For Kagan, one fact is key to understanding the case — that outpatient dialysis is an almost perfect proxy for end-stage renal disease.

“Virtually everyone with end-stage renal disease — and hardly anyone else — undergoes outpatient dialysis,” she said. “Ninety-seven percent of people diagnosed with end-stage renal disease — all those who do not obtain a preemptive kidney transplant — undergo dialysis. … And 99.5% of DaVita’s outpatient dialysis patients have or develop end-stage renal disease.

“Because that is so, common sense suggests that we should not care whether a health plan differentiates in benefits by targeting people with end-stage renal disease, or instead by targeting the use of dialysis. When ‘status and conduct’ are proxies for each other, ‘our decisions have declined to distinguish’ between them. 

“And if common sense were not enough, statutory text would come to the rescue,” Kagan continued. “Congress was well aware of the relationship between end-stage renal disease and dialysis — and the text it wrote reflects that knowledge. 

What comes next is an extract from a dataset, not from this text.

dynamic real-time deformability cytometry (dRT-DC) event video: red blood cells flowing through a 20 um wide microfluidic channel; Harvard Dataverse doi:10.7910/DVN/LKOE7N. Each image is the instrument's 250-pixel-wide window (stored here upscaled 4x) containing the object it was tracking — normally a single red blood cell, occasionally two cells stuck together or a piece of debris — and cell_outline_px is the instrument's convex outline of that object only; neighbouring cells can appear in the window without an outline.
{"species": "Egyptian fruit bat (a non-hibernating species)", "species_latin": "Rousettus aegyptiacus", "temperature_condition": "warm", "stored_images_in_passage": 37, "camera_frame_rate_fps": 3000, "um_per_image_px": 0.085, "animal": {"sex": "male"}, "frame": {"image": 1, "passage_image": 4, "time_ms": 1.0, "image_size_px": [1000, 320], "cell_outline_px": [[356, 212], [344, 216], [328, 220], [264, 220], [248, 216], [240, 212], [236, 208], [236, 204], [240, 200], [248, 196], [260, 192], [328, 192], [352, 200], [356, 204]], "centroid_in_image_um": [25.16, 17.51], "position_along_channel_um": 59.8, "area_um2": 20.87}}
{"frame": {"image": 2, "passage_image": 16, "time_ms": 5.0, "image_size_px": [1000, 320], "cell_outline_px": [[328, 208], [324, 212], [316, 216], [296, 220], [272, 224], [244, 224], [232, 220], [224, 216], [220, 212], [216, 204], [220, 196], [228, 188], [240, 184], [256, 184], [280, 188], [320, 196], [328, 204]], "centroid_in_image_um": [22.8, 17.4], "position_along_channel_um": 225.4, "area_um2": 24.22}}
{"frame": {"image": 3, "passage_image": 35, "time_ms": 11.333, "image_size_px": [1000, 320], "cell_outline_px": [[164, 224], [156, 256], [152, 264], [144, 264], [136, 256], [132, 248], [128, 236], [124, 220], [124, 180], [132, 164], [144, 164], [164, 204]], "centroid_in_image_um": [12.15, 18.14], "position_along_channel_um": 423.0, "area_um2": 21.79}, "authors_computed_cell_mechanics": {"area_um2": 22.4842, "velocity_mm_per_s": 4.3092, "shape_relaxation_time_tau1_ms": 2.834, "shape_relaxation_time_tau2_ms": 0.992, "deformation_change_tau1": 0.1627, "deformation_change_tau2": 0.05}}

“The statute proscribes not just differentiation ‘on the basis of the existence of end-stage renal disease,’ but also “on the basis of  … the need for renal dialysis, or in any other manner. The back half of that provision prevents exactly the circumvention the majority today allows. It bars plans from differentiating between people with and without end-stage renal disease even when that differentiation is accomplished indirectly — by targeting their treatment, or by relying on some other proxy for the condition.

“So contrary to the majority, the statutory text does indeed prohibit differentiation as to services — and not only as to individuals. … That reading also fits with the statute’s purpose,” she wrote. 


“As the majority recognizes, the MSPA’s renal disease provisions were designed to prevent plans from foisting the cost of dialysis onto Medicare.Yet the court now tells plans they can do just that, so long as they target dialysis, rather than the patients who rely on it, for disfavored coverage. Congress would not — and did not — craft a statute permitting such a maneuver,” Kagan concluded.